++++ 阅读文本 ++++

这一切是发生在前年十一月初的事了。那么久远的日子和现在的你,其间横着一条生活的长河[49a]。这茫茫一片荒山野水,你即使看得见,也很难望得穿[49b]。然而在我看来似乎是发生在,我不说是昨天,而是在今天。受苦是一个很长的瞬间。我们无法将它用季节划分。我们只能记录它的心境,按顺序记下它种种心境的回环往复。对于我们,时间本身不是向前推移,而是回旋运转。它似乎在绕着一个哀苦的圆心盘旋。这是一种凝滞的生活,时时事事都由一个不可变的模式控制,我们吃喝、起卧、祈祷、或者至少是为祷告而下跪,都得遵循一条铁的公式:那些一成不变的律法,这种令人麻木的凝滞,使得每一天都暗无天日,都在重复着过去的日子,分毫不变。这种凝滞,似乎让外界的力也与之呼应,而这些力存在的本质,又恰恰在于不断的变化。春种秋收,农人在田里俯身挥镰,果农穿行于藤蔓间采摘葡萄,果园的青草上,残花落时一片片的白,果子掉下又散散的滚了一地:这一切,我们一点也不知道,一点也无法知道[49c]。

++++

学以致用 –
a - 这段关于受苦与时间的文字说，有哪些日常行为都得遵循"一条铁的公式"？请逐一列出。
b - 根据这段关于受苦与时间的文字，文中所说的"这一切"发生在什么时候？
c - 紧接着这段关于受苦与时间的文字的最后一句，续写下文。

++++ 所给数据 ++++

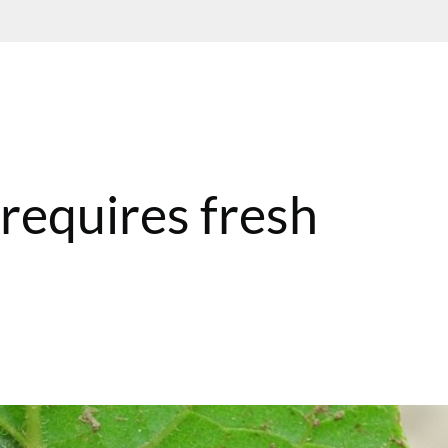
h
 requires fresh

++++

逐题解答 –
a - 吃喝、起卧、祈祷、为祷告而下跪

b - 前年十一月初。

c -
对于我们,只有一个季节,悲怆的季节。 那太阳、那月亮,似乎都从我们的天穹拿掉了。外面也许是蓝天丽日[49d],但是透过头顶小小的铁窗那封得严严的玻璃,漏下的只是一点点灰暗的光线。牢房里整天是晨昏不辨,一如内心中整天是半夜三更[49e]。思维也同时间一样,不再有任何运动。你自己早已忘却的事,或者很容易就忘却的事,现在我正身历其境,明天还将再历其境[49f]。记住这个吧,那样你就会明白一点,这封信我为什么写,为什么这样写。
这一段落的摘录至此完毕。